> Activity:
Pick every line out of the entries below that holds the string "Remington", and report them.

> Records provided:

════

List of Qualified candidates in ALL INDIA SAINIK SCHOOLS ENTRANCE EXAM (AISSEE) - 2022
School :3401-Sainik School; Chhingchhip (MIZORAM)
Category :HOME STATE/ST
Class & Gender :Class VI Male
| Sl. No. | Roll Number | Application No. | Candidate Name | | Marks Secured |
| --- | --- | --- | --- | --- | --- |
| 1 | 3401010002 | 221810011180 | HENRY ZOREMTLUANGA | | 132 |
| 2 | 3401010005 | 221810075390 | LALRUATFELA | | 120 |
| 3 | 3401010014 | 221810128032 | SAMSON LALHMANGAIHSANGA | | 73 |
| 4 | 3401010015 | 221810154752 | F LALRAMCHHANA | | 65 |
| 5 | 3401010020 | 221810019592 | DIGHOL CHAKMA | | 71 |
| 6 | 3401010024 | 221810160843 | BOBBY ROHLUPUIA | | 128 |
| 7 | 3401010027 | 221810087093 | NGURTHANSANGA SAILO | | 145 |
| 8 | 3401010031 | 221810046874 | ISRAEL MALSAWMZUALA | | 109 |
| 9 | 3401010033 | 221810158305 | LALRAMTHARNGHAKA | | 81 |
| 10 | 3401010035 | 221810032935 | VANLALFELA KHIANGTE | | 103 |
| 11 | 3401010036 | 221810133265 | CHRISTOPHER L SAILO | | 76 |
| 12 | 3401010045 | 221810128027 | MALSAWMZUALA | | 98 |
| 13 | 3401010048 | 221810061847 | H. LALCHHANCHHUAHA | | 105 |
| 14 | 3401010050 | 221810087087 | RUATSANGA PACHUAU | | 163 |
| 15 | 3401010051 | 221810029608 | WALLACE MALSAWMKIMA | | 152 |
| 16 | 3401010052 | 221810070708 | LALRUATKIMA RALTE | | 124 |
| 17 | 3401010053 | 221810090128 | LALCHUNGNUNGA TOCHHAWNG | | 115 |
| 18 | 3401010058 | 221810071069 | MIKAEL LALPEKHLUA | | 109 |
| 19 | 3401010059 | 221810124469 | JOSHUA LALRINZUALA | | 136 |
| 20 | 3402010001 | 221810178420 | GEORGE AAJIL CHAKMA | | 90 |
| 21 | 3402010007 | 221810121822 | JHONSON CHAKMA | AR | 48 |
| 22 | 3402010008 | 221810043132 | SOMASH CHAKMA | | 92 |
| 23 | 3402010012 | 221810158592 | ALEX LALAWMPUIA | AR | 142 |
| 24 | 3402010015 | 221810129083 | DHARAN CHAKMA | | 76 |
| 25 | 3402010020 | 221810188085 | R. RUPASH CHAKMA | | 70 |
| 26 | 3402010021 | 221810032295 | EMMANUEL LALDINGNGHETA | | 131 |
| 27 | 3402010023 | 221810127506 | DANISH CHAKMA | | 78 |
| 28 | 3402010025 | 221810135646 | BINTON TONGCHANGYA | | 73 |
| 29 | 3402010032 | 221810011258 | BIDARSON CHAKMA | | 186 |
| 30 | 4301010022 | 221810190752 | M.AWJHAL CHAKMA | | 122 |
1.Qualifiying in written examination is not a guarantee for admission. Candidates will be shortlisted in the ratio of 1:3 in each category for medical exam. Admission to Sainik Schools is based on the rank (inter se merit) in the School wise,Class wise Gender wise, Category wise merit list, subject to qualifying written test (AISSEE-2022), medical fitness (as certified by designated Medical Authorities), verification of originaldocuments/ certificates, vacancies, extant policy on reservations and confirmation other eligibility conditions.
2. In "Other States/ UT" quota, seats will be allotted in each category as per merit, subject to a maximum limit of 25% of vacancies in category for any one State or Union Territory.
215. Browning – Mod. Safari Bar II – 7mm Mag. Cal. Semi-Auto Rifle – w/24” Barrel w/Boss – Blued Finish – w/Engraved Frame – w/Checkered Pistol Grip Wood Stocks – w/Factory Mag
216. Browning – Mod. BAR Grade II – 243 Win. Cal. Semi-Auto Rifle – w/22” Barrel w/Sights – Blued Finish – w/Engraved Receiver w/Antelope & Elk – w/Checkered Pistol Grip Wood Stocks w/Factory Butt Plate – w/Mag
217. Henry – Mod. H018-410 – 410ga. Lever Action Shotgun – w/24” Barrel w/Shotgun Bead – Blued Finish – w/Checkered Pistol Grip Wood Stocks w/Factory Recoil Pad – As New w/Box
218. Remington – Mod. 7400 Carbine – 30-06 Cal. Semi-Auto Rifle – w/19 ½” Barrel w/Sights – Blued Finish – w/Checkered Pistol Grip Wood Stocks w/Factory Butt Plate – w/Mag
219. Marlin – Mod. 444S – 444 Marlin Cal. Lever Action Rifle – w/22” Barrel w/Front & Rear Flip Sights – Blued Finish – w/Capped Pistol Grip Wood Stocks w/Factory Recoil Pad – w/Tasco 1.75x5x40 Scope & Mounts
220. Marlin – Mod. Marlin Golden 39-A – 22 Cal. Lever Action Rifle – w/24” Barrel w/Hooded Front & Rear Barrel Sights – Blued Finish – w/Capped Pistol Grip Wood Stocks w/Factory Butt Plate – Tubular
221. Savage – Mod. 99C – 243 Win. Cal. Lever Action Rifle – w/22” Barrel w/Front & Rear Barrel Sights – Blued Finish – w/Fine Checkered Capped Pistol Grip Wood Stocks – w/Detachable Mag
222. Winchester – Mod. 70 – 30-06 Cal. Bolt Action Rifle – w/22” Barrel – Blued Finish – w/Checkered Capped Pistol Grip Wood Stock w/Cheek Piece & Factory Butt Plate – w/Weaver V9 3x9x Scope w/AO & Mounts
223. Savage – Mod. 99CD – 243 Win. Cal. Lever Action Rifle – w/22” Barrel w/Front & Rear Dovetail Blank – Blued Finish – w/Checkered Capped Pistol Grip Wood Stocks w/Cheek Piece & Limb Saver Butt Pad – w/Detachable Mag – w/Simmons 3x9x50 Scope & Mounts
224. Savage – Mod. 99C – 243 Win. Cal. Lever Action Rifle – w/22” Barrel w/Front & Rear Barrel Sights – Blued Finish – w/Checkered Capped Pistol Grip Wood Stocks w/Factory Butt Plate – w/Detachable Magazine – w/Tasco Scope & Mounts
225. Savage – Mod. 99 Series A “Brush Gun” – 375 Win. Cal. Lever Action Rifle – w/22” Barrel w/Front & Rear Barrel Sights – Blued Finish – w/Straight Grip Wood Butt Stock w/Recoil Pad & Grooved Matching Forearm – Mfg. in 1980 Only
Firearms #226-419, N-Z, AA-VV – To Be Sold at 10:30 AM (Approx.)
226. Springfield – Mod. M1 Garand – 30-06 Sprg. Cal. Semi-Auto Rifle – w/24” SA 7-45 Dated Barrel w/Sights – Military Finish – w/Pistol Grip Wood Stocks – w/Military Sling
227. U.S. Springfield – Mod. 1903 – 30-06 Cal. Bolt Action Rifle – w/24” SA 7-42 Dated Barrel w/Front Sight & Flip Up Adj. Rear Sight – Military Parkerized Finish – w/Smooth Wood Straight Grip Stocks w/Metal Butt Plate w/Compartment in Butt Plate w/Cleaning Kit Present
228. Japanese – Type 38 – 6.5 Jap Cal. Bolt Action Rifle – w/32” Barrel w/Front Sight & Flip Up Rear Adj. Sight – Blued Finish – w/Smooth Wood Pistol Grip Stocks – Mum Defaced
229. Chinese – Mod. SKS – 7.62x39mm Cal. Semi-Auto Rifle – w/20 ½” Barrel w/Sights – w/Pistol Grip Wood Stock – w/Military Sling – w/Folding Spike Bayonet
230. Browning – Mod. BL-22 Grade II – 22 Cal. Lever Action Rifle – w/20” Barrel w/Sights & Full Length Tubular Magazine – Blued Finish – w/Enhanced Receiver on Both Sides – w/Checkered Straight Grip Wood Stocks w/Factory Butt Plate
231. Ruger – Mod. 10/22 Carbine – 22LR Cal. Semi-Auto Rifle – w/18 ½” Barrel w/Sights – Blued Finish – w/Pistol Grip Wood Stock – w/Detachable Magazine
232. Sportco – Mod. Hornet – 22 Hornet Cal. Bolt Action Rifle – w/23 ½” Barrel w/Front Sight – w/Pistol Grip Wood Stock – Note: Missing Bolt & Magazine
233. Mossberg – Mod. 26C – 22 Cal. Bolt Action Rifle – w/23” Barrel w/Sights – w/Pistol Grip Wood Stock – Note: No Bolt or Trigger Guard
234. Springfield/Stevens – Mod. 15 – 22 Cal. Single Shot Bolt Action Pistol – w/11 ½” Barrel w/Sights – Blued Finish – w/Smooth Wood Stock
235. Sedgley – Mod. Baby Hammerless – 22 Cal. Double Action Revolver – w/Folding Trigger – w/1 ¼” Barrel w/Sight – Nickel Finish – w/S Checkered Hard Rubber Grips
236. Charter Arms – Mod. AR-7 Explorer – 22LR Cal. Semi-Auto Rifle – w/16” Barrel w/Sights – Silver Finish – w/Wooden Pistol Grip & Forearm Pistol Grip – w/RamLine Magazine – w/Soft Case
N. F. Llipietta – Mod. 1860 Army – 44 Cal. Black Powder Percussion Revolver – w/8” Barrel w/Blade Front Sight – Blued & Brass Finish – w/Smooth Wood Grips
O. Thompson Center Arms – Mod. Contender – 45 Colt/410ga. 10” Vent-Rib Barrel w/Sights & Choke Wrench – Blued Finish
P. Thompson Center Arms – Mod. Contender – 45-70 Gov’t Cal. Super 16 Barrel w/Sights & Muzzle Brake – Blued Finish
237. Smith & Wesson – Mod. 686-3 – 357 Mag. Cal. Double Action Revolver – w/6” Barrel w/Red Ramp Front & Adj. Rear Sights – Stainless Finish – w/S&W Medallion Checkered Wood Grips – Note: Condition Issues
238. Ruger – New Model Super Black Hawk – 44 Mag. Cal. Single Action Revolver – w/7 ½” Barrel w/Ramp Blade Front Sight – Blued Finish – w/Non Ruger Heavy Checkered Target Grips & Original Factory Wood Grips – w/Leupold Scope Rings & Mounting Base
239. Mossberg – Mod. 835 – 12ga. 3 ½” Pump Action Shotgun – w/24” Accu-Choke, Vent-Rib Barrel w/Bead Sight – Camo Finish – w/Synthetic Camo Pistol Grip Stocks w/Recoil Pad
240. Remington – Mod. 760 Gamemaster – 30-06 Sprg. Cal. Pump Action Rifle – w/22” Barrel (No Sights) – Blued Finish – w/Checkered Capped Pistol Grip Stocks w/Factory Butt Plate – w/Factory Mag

════

> Expected answer:
218. Remington – Mod. 7400 Carbine – 30-06 Cal. Semi-Auto Rifle – w/19 ½” Barrel w/Sights – Blued Finish – w/Checkered Pistol Grip Wood Stocks w/Factory Butt Plate – w/Mag
240. Remington – Mod. 760 Gamemaster – 30-06 Sprg. Cal. Pump Action Rifle – w/22” Barrel (No Sights) – Blued Finish – w/Checkered Capped Pistol Grip Stocks w/Factory Butt Plate – w/Factory Mag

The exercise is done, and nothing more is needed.